[Collected data]
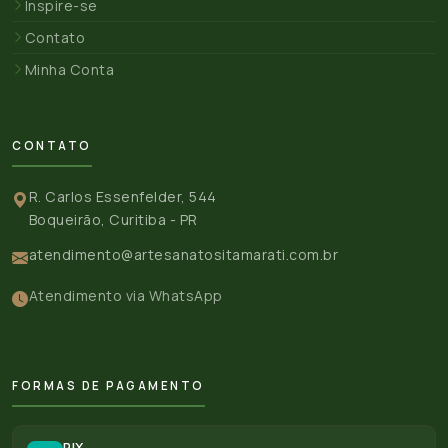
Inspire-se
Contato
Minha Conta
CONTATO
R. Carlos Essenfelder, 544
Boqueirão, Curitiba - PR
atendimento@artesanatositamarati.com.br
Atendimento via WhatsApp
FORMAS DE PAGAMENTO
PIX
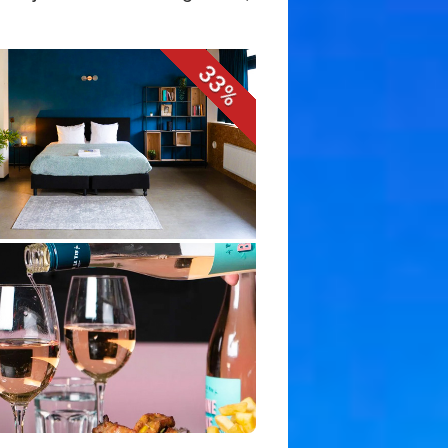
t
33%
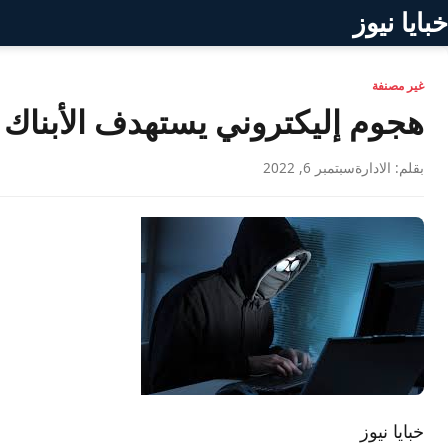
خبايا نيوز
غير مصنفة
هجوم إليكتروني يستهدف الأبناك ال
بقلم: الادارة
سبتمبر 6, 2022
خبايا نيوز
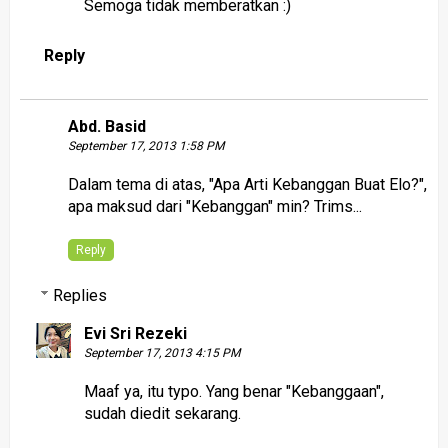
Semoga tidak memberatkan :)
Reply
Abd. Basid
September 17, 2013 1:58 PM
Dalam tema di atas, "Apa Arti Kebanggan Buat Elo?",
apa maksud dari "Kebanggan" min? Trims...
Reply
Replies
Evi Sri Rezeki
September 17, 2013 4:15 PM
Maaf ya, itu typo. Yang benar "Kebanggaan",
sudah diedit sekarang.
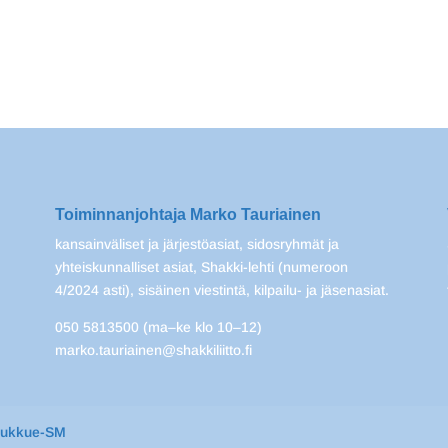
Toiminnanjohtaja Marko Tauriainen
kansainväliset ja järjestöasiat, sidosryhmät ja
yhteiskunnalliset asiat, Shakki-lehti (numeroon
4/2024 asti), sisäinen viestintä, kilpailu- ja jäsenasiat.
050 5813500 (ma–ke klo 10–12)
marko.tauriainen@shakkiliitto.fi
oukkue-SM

...

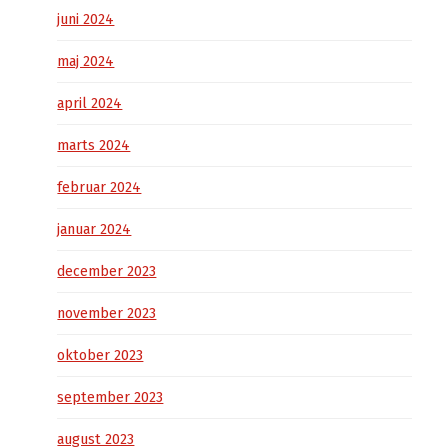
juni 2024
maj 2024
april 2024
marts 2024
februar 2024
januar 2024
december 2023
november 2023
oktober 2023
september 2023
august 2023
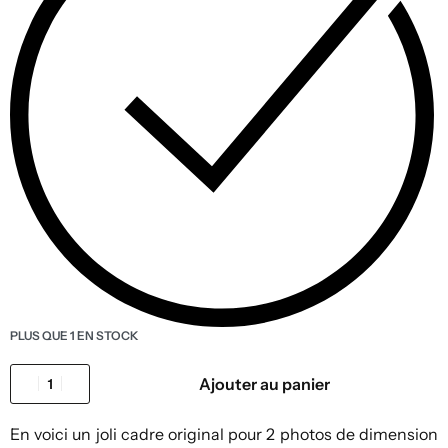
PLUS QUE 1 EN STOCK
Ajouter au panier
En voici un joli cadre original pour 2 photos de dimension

==

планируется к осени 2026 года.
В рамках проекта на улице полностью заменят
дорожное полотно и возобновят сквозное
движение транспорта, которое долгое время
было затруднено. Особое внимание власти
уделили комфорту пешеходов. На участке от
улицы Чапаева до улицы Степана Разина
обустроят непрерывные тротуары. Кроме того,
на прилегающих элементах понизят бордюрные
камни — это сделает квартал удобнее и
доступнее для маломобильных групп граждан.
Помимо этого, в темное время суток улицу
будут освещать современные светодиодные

Problem to solve:
Reproduce the data above exactly, but only from the line containing "Semoga tidak memberatkan :)" through the line containing "kansainväliset ja järjestöasiat, sidosryhmät". Omit all pictures.

Solution for this task:
Semoga tidak memberatkan :)
Reply
Abd. Basid
September 17, 2013 1:58 PM
Dalam tema di atas, "Apa Arti Kebanggan Buat Elo?",
apa maksud dari "Kebanggan" min? Trims...
Reply
Replies
Evi Sri Rezeki
September 17, 2013 4:15 PM
Maaf ya, itu typo. Yang benar "Kebanggaan",
sudah diedit sekarang.
Toiminnanjohtaja Marko Tauriainen
kansainväliset ja järjestöasiat, sidosryhmät ja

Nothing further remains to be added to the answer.